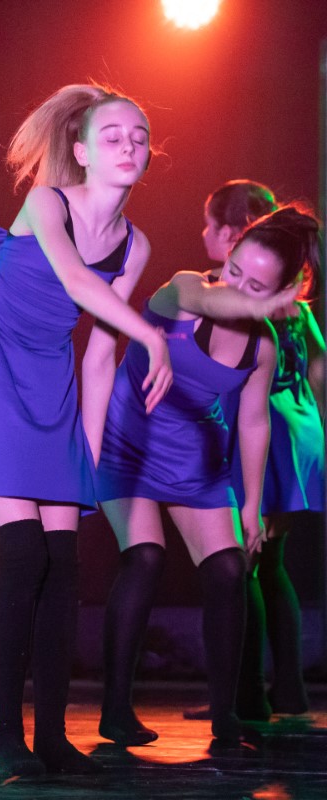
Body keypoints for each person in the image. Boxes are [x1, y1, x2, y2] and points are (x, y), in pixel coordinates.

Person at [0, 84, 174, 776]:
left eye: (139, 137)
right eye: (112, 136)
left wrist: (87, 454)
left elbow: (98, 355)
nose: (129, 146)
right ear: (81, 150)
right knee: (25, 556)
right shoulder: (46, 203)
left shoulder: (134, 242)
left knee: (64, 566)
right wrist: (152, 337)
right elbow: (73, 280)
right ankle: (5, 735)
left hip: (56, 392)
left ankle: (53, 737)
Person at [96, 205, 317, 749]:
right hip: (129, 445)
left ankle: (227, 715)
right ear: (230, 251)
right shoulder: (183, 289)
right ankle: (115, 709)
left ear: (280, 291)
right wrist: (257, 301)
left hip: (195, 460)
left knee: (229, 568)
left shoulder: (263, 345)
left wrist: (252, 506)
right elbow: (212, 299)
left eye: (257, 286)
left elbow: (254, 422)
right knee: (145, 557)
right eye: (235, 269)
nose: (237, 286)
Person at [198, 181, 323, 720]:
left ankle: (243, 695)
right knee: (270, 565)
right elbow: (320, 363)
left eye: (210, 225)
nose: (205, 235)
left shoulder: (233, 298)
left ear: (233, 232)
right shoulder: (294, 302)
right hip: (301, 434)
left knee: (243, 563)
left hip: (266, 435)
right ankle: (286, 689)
* * *
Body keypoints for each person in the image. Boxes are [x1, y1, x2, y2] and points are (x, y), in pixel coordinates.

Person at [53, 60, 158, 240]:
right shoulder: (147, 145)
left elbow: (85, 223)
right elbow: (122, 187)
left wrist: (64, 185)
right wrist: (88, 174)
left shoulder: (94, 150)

- **What to produce**: Identify every line above with the string "shoulder" in it. Copy those lines.

- **Output of the task**:
right shoulder: (46, 203)
left shoulder: (134, 242)
right shoulder: (183, 289)
left shoulder: (263, 345)
left shoulder: (233, 298)
right shoulder: (294, 302)
right shoulder: (147, 145)
left shoulder: (94, 150)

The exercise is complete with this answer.